Monday, June 25, 2012

The Good Dictator


The difference between Sacha Baron Cohen’s The Dictator and Charlie Chaplin’s The Great Dictator is revealed by the title. Sacha’s Baron Cohen’s Dictator (actually directed by Larry Charles from a script written by Cohen and others) is not great and by losing the adjective Cohen is implicitly, perhaps even explicitly paying homage to a master. Anyone who has been named Dick after his father understands what this means, when they remember back to being called “little Dick.” Still The Dictator is good, very good and, in fact, somewhat underrated. The humor of the movie derives right from Plautean farce which revels in the use of the double. In this regard, casting Ben Kingsley as Tamir (the venomous uncle) who is a dead ringer for Hamid Karzai in a movie which is a general takedown of the entire leadership of the planet is one of the most inspired choices in comic film history. The humor of The Dictator, or shall we call it The Good Dictator, parodies not only the Bin Ladens, Gadaffis and Kim Jong-ils of the world (The Dictator is dedicated to the recently departed Korean tyrant)--but the whole bulwark of global political discourse which is based upon afflatus. Democracy itself is the largest offender within pantheon of satirized ideologies, to the extent that the freedom it offers is often false advertising.
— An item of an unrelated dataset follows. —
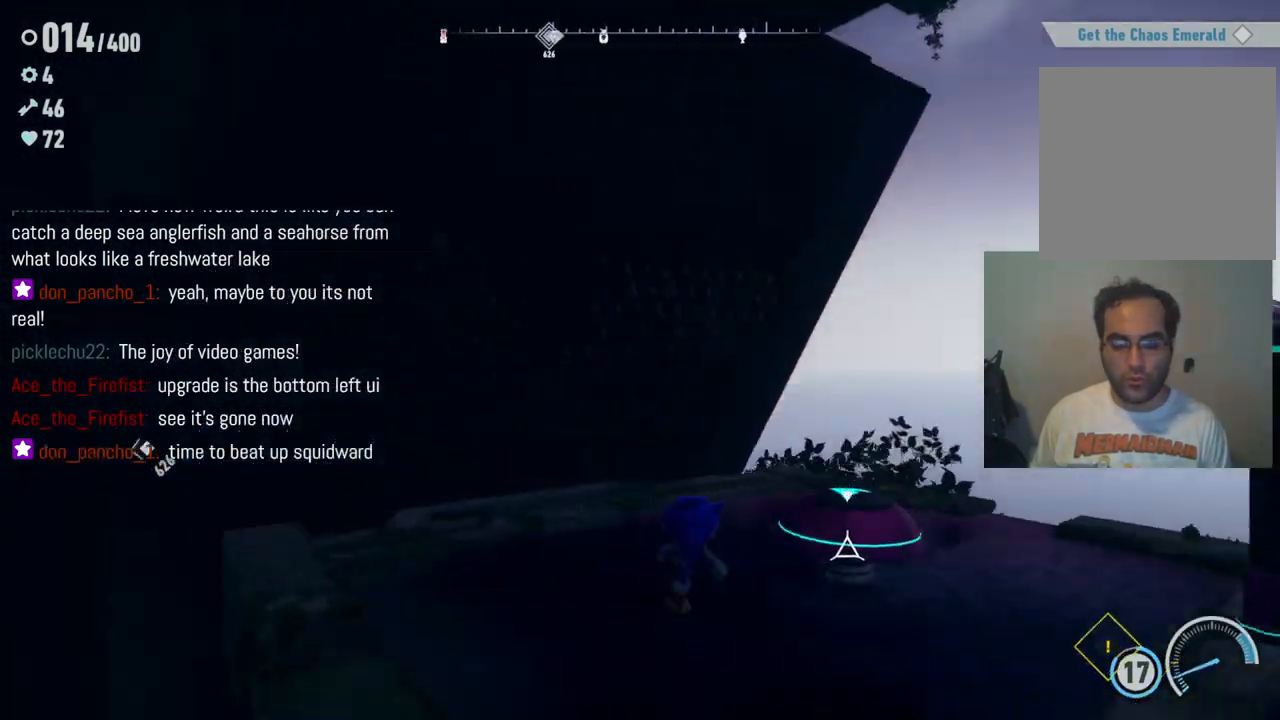
{"dt_ms": 500, "buttons": [], "left_stick": "center", "right_stick": "center", "events": [[117, "left_stick", "right"], [283, "left_stick", "center"], [367, "right_stick", "center"]]}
The climactic scene in which Sacha Baron Cohen restored to his throne is about tear up a document calling for an end to his dictatorship and then reverses himself proves that the movie should really be called The Good Dictator since both the character and satire are good at heart. This scene which inevitably gives audience members a chance to sheepishly grin after a tiring 80 or so minutes of roaring is an example of comic wish fulfillment. As in say Midsummer Night’s Dream the topsy-turvy universe in which two Middle Easterners talking about the 2012 model of the Porsche 911 can be thrown into jail and signs in a restaurant warn that “violators will be waterboarded” is set back to normal with Baron Cohen’s character General Aladeen marrying an Amherst educated fem-lit major who doesn’t shave her armpits and runs a vegan grocery store. If that sounds far flung then tone Aladeen down to the level of benevolent despot and you get King Hussein of Jordan who married the Princeton educated Lisa Halaby who became Queen Noor.  Of course Hussein wouldn’t have asked “are you having a boy or an abortion?” as Aladeen does, when his wife tells him she’s pregnant.